YOUR TASK:
Return all entries word for word, but drop any images.

INPUT DATA:
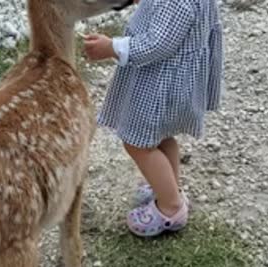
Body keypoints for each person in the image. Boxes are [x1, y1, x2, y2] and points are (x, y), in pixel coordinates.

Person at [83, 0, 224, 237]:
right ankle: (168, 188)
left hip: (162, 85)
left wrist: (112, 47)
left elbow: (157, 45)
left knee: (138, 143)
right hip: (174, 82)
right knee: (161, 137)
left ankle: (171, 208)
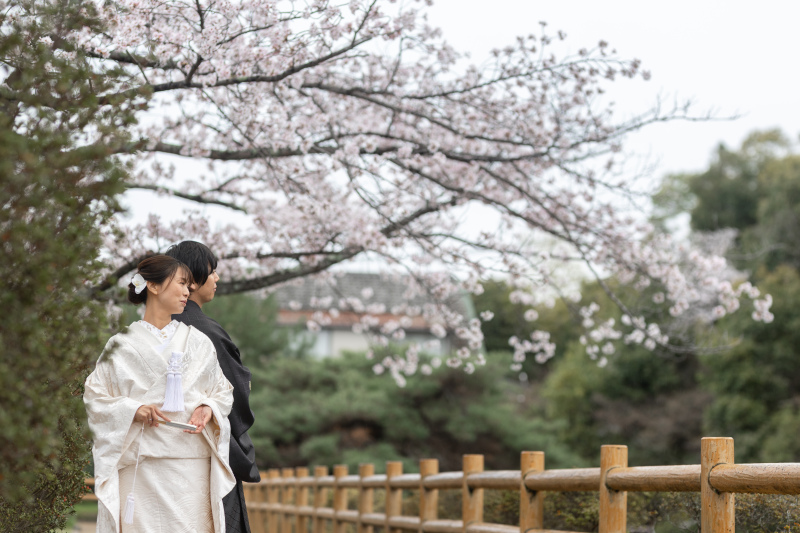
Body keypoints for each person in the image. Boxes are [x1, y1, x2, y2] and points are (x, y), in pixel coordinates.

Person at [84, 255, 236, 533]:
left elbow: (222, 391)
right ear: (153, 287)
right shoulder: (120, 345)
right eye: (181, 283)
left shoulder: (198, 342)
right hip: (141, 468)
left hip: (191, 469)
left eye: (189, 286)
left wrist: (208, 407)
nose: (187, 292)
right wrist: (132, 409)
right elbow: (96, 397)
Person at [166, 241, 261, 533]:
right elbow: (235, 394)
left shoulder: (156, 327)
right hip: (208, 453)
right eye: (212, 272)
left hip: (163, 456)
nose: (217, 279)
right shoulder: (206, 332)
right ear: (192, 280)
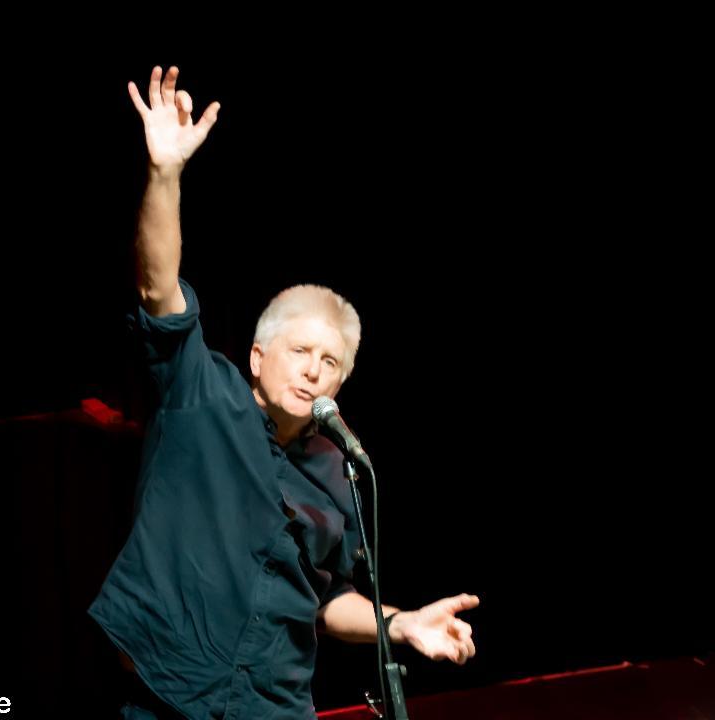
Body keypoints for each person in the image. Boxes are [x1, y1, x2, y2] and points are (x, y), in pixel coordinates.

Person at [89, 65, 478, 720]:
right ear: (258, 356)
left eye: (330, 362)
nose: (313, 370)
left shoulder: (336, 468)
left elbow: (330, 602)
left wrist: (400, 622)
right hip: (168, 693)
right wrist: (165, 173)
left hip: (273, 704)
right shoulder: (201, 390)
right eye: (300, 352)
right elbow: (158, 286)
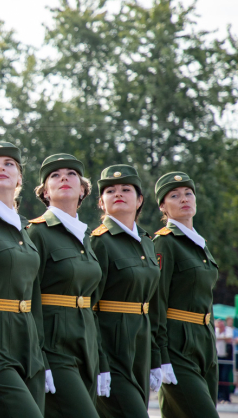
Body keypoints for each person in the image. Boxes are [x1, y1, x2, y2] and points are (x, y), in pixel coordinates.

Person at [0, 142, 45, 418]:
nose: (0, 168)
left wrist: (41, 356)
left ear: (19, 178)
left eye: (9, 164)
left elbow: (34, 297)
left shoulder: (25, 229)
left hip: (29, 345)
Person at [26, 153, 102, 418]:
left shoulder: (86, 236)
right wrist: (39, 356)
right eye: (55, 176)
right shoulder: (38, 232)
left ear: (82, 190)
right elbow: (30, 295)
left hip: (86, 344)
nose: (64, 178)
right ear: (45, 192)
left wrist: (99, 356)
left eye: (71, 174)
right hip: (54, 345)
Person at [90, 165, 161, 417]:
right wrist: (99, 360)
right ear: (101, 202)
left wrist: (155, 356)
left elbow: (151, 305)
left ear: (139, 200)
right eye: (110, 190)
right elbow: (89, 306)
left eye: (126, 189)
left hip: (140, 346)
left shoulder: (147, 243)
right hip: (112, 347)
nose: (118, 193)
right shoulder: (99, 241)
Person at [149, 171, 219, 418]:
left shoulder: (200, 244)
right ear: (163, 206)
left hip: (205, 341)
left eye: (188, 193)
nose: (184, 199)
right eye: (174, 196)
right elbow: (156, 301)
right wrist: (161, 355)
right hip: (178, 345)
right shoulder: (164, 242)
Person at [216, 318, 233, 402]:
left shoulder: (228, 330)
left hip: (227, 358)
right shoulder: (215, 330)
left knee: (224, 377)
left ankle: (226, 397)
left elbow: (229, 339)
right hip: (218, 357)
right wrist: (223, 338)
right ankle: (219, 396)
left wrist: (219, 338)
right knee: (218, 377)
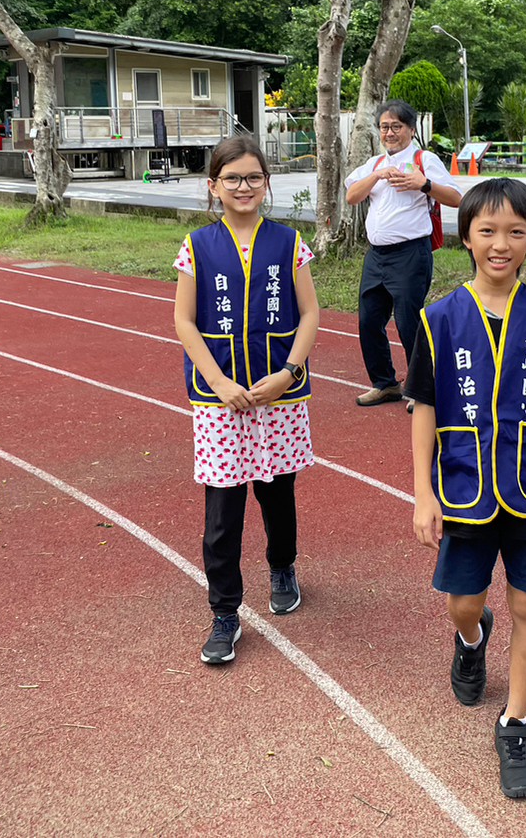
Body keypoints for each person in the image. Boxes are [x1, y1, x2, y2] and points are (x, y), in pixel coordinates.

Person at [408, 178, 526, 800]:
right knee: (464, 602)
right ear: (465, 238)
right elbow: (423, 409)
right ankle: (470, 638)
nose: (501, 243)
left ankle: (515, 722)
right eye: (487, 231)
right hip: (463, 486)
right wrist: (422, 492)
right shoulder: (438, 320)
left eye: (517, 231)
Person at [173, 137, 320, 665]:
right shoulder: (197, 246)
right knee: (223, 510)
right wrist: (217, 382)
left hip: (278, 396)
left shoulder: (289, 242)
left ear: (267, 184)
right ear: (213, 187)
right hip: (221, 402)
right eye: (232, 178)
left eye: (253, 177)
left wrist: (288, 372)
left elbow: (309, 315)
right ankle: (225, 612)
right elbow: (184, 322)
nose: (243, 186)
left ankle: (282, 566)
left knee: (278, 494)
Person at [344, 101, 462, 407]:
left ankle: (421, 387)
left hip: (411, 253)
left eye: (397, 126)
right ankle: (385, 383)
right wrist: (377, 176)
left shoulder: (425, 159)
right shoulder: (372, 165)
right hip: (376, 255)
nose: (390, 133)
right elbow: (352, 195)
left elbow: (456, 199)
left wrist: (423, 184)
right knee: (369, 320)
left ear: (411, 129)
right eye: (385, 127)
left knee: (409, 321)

ANSWER TO THE EXERCISE:
Body keypoints for each person in the image. Boxes are [x1, y1, x2, y2] and points are (x, y), in pixel coordinates.

Person at [83, 0, 224, 237]:
right ankle: (168, 188)
left hip: (162, 85)
left wrist: (112, 47)
left elbow: (157, 45)
left knee: (138, 143)
right hip: (174, 82)
right knee: (161, 137)
left ankle: (171, 208)
Body keypoints for each person in the image. Boxes are [x1, y1, x2, y2] and points are (x, y), in pixel coordinates.

Person at [84, 255, 236, 533]:
left elbow: (222, 391)
right ear: (153, 287)
right shoulder: (120, 345)
right eye: (181, 283)
left shoulder: (198, 342)
right hip: (141, 468)
left hip: (191, 469)
left eye: (189, 286)
left wrist: (208, 407)
nose: (187, 292)
right wrist: (132, 409)
right elbow: (96, 397)
Person at [166, 241, 261, 533]:
right elbow: (235, 394)
left shoulder: (156, 327)
right hip: (208, 453)
right eye: (212, 272)
left hip: (163, 456)
nose: (217, 279)
right shoulder: (206, 332)
right ear: (192, 280)
Body keypoints for each person in the image. Boxes are [x1, y1, x2, y2] and points are (x, y), in pixel coordinates.

Person at [89, 65, 478, 720]:
right ear: (258, 356)
left eye: (330, 362)
nose: (313, 370)
left shoulder: (336, 468)
left elbow: (330, 602)
left wrist: (400, 622)
right hip: (168, 693)
right wrist: (165, 173)
left hip: (273, 704)
right shoulder: (201, 390)
right eye: (300, 352)
right elbow: (158, 286)
Body keypoints for each person in the image. Boxes are [x1, y1, x2, y2] and points are (x, y), in pixel coordinates.

Person at [0, 142, 45, 418]:
nose: (0, 168)
left wrist: (41, 356)
left ear: (19, 178)
left eye: (9, 164)
left elbow: (34, 297)
left shoulder: (25, 229)
left hip: (29, 345)
Person at [26, 153, 102, 418]:
left shoulder: (86, 236)
right wrist: (39, 356)
right eye: (55, 176)
right shoulder: (38, 232)
left ear: (82, 190)
right elbow: (30, 295)
left hip: (86, 344)
nose: (64, 178)
right ear: (45, 192)
left wrist: (99, 356)
left eye: (71, 174)
right hip: (54, 345)
Person at [90, 165, 161, 417]:
right wrist: (99, 360)
right ear: (101, 202)
left wrist: (155, 356)
left elbow: (151, 305)
left ear: (139, 200)
right eye: (110, 190)
right elbow: (89, 306)
left eye: (126, 189)
left hip: (140, 346)
left shoulder: (147, 243)
right hip: (112, 347)
nose: (118, 193)
right shoulder: (99, 241)
Person at [149, 171, 219, 418]:
left shoulder: (200, 244)
right ear: (163, 206)
left hip: (205, 341)
left eye: (188, 193)
nose: (184, 199)
right eye: (174, 196)
right elbow: (156, 301)
right wrist: (161, 355)
right hip: (178, 345)
right shoulder: (164, 242)
Person at [216, 318, 233, 402]:
left shoulder: (228, 330)
left hip: (227, 358)
right shoulder: (215, 330)
left knee: (224, 377)
left ankle: (226, 397)
left elbow: (229, 339)
right hip: (218, 357)
right wrist: (223, 338)
right ankle: (219, 396)
left wrist: (219, 338)
right knee: (218, 377)
Body keypoints for each person in the image. Boxes are [x1, y1, x2, y2] and points are (x, y), in pixel coordinates.

Person at [408, 178, 526, 800]:
right knee: (464, 602)
right ear: (465, 238)
right elbow: (423, 409)
right ankle: (470, 638)
nose: (501, 243)
left ankle: (515, 722)
right eye: (487, 231)
right hip: (463, 486)
right wrist: (422, 492)
right shoulder: (438, 320)
left eye: (517, 231)
Person at [173, 137, 320, 665]:
right shoulder: (197, 246)
right knee: (223, 510)
right wrist: (217, 382)
left hip: (278, 396)
left shoulder: (289, 242)
left ear: (267, 184)
right ear: (213, 187)
right hip: (221, 402)
right eye: (232, 178)
left eye: (253, 177)
left wrist: (288, 372)
left elbow: (309, 315)
right ankle: (225, 612)
right elbow: (184, 322)
nose: (243, 186)
left ankle: (282, 566)
left knee: (278, 494)
Person at [344, 101, 462, 407]:
left ankle: (421, 387)
left hip: (411, 253)
left eye: (397, 126)
right ankle: (385, 383)
right wrist: (377, 176)
left shoulder: (425, 159)
right shoulder: (372, 165)
right hip: (376, 255)
nose: (390, 133)
right elbow: (352, 195)
left elbow: (456, 199)
left wrist: (423, 184)
right knee: (369, 320)
left ear: (411, 129)
right eye: (385, 127)
left knee: (409, 321)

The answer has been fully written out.